■ Exercise objective: In the listing below, change every "pose" to "view" and reproduce all the lines with nothing else altered. Omit the pictures from your answer.

Some records:
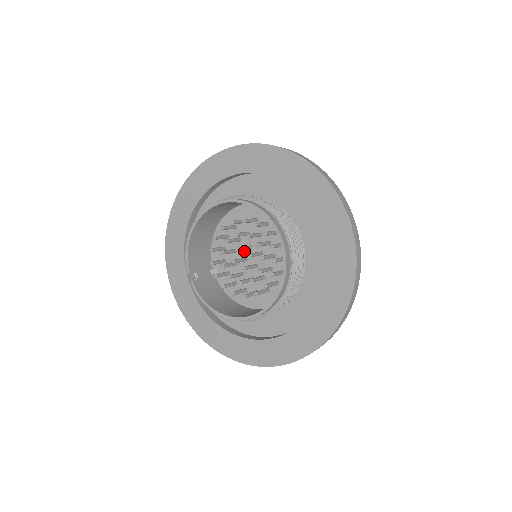
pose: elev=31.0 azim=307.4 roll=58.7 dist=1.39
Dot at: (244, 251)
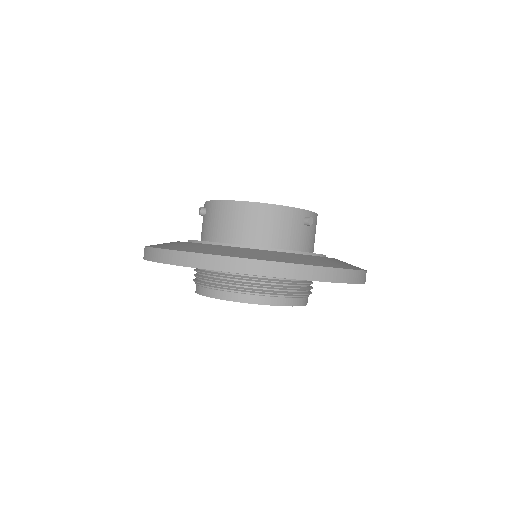
Dot at: occluded
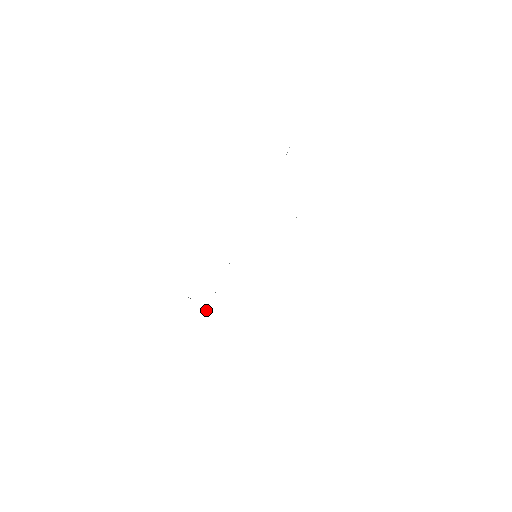
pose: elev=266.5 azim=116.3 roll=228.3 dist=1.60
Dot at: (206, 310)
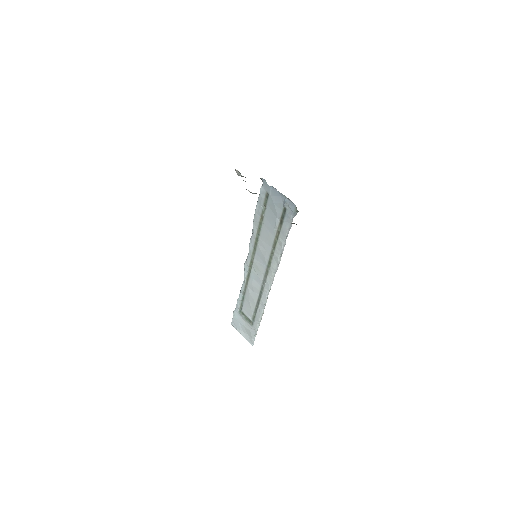
Dot at: occluded
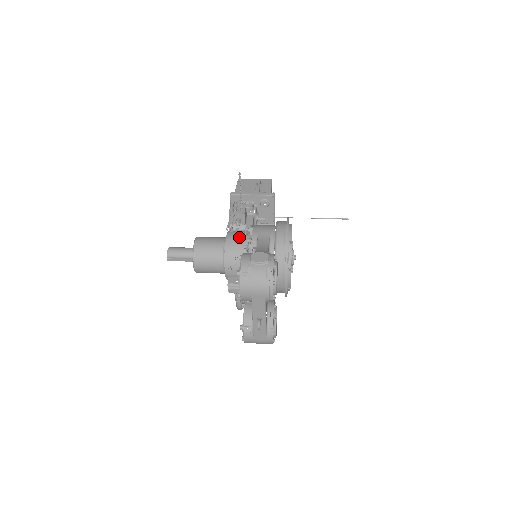
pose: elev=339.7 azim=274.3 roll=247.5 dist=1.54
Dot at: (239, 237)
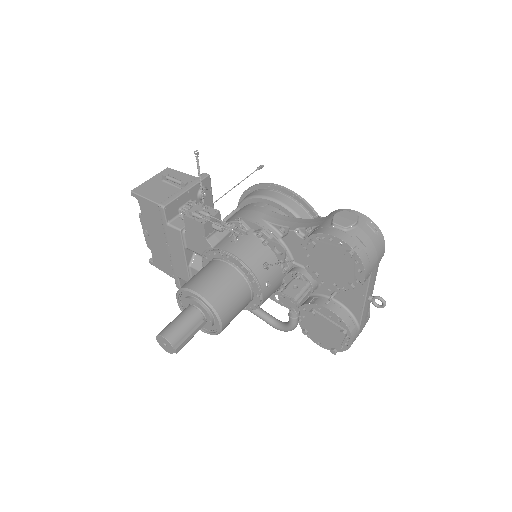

■ The result:
view: elev=31.0 azim=307.4 roll=58.7 dist=1.39
Dot at: (244, 251)
Dot at: occluded
view: elev=266.5 azim=116.3 roll=228.3 dist=1.60
Dot at: (206, 310)
Dot at: occluded
view: elev=339.7 azim=274.3 roll=247.5 dist=1.54
Dot at: (239, 237)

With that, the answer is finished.